Congrads Brandon...Welcome to the winners club! :clap::clap::clap:


----------



## BD55 (Oct 18, 2011)

Sweet!!! These will be a fun watch! My wife and I haven't even seen the last two yet, so we're looking forward to that!


----------



## JimShaw (Apr 30, 2012)

That was a super win. 

Brandon, I mean it when I say congrats.

Possibly, I should enter sometime. I never win anything. So, I don't enter. Maybe that's why????


,


----------



## BD55 (Oct 18, 2011)

Thanks all! :grin2: And thanks again to HTS and Lionsgate! And Jim, I never won anything before joining HTS! This forum is one of best I've ever been on - from a content standpoint as well as the feel of it.
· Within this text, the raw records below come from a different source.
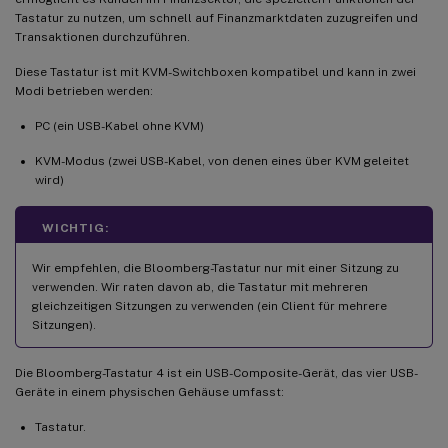
Tastatur zu nutzen, um schnell auf Finanzmarktdaten zuzugreifen und
Transaktionen durchzuführen.
Diese Tastatur ist mit KVM-Switchboxen kompatibel und kann in zwei
Modi betrieben werden:
PC (ein USB-Kabel ohne KVM)
KVM-Modus (zwei USB-Kabel, von denen eines über KVM geleitet
wird)
WICHTIG:
Wir empfehlen, die Bloomberg-Tastatur nur mit einer Sitzung zu
verwenden. Wir raten davon ab, die Tastatur mit mehreren
gleichzeitigen Sitzungen zu verwenden (ein Client für mehrere
Sitzungen).
Die Bloomberg-Tastatur 4 ist ein USB-Composite-Gerät, das vier USB-
Geräte in einem physischen Gehäuse umfasst:
Tastatur.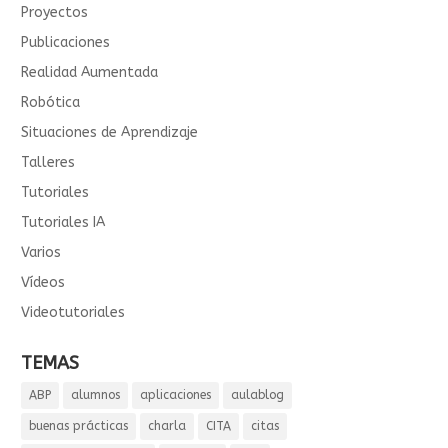
Proyectos
Publicaciones
Realidad Aumentada
Robótica
Situaciones de Aprendizaje
Talleres
Tutoriales
Tutoriales IA
Varios
Vídeos
Videotutoriales
TEMAS
ABP
alumnos
aplicaciones
aulablog
buenas prácticas
charla
CITA
citas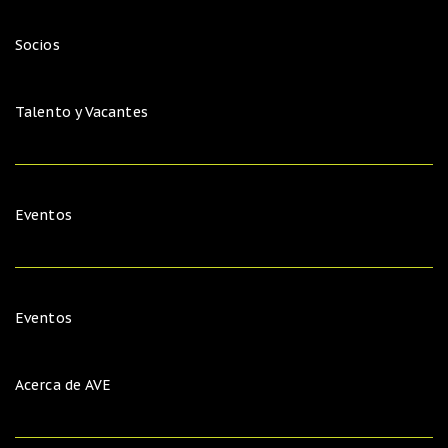
Socios
Talento y Vacantes
Eventos
Eventos
Acerca de AVE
Oh, and the giveaways are amazing! For full disclosure - if you don't enter you're not going to win anything, but if you do you will almost always have AMAZING odds (I feel kinda guilty having won some really really great stuff here :jump. Look back at past giveaways, even the $10,000 one a while back - not that many people entered. You get a truly unique experience on this great forum!


----------